Elections 2022: No breakdown or big breakthrough in uncomfortable night for big parties - BBC

Laura KuenssbergPolitical editor@bbclaurakon Twitter

Boris Johnson

Image source, Reuters

The local elections don't hold up a perfect mirror to the whole country's desires, or exactly what would happen if a general election had just happened.

But they are a valuable measure of the state of the battle of the two main parties who seek to govern us all. Caveats aside, the events of the last 24 hours do matter.

Spin back a few weeks, and some Conservatives feared these elections would end in absolute calamity after months of extraordinary revelations about what had been going on in Downing Street during lockdown.

The party feared an angry public would punish them at the ballot box. And rising anxiety about making ends meet would translate too into a kicking for the government.

After all the turmoil, the prime minister's allies fretted. And some of Boris Johnson's detractors darkly hoped a meltdown would give them reason to act to oust him.

Now that nearly everything has been counted, the Tories have lost nearly 500 seats across the UK. That represents around a quarter of the council seats they contested.

The prime minister acted out his usual jollity at a photo op in a primary school in his constituency on Friday morning. Yet the reality is a deeply uncomfortable set of results that has got steadily worse throughout the day. It represents a rejection of the Conservatives in many parts of the country they see as home.

As one cabinet minister had predicted, "we will do badly but it won't be Armageddon. Labour will do well but won't blow our socks off".

The losses are though without question at the worse end of pundits' expectations. It will make Tory MPs in southern seats and London nervous.

In Scotland and Wales, Conservatives are in retreat. Yet right now it doesn't seem like the kind of wipe-out that will explode Number 10. And after 12 years in government, losses like this in a mid term are not without precedent.

In election studios we heard local council leaders draw lines between their losses and Mr Johnson's performance, but there's no troop of Tory rebels visibly on the verge of trying to take him out.

Labour's move forward was notable. Impressive and symbolic wins in London. Seats from Cumbria to Southampton, second place in Scotland, where SNP had another impressive performance with their incredible years of dominance.

Yet on these results Labour is not progressing far or fast enough for them to be sure they're on track for Number 10. Where the Tories were losing, they were often losing to the Liberal Democrats, who had a great outing, but are not their main rival.

Labour leader Keir Starmer

Image source, Getty Images Image caption,

Labour leader Keir Starmer went to Barnet to congratulate winning councillors from his party

There's an electoral metaphor you hear privately so often from Labour MPs. Labour leader Sir Keir Starmer and his team have stopped the rot, and improved the party's fortunes after such a low ebb under its former leader Jeremy Corbyn.

But again and again, they whisper they're not quite sure if they have the force and passion to make the huge strides that could secure Number 10.

Familiar too though is a plea from Labour frontbenchers to understand just how bad things were, in their views, when they took over. One shadow cabinet minister said it was as if the party had "long Corbyn", an unfortunate metaphor for the long-term effects of his leadership.

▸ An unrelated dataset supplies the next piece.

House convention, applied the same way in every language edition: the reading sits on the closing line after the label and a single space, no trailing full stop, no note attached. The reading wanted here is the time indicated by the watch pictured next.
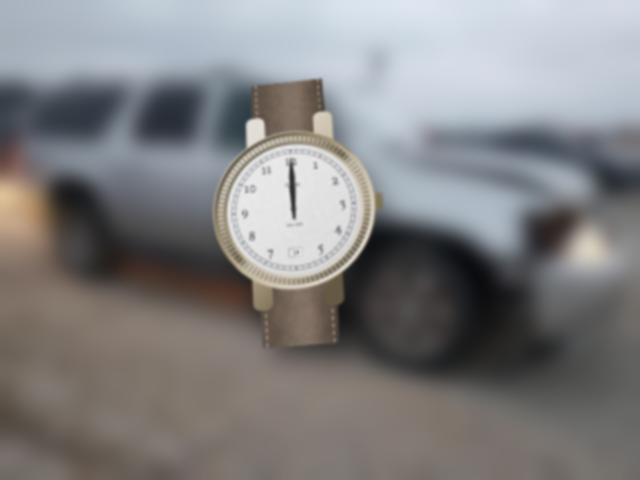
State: 12:00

It's almost as if the two main political tribes are locked together in a mutually uncomfortable status quo.

The Conservatives are suffering, but the situation is not dreadful enough to provoke backbenchers to act, or Number 10 to take radical steps to change or to meet their critics' demands.

Labour is showing progress, but less than they'd like. Yet quite separately to the results, "events" suddenly changed the balance of the last 24 hours, just as Sir Keir was on tour celebrating the gains that he had made.

The irony is that, during the approach to these elections, it was Mr Johnson's future in question. Labour was regularly calling for him to quit because of revelations about parties in Number 10.

Suddenly, after weeks of claims and rising political pressure from Conservatives and some of the press, Durham Police announced after all, that they would look at the beer and curry the Labour leader was said to have had with aides.

He's always said he did nothing wrong. He's said tonight that he's confident no rules were broken. Yet with the police investigation into Sir Keir's lockdown behaviour now taking place, the jeopardy of Downing Street's party saga that he prospered from applies in part to him too.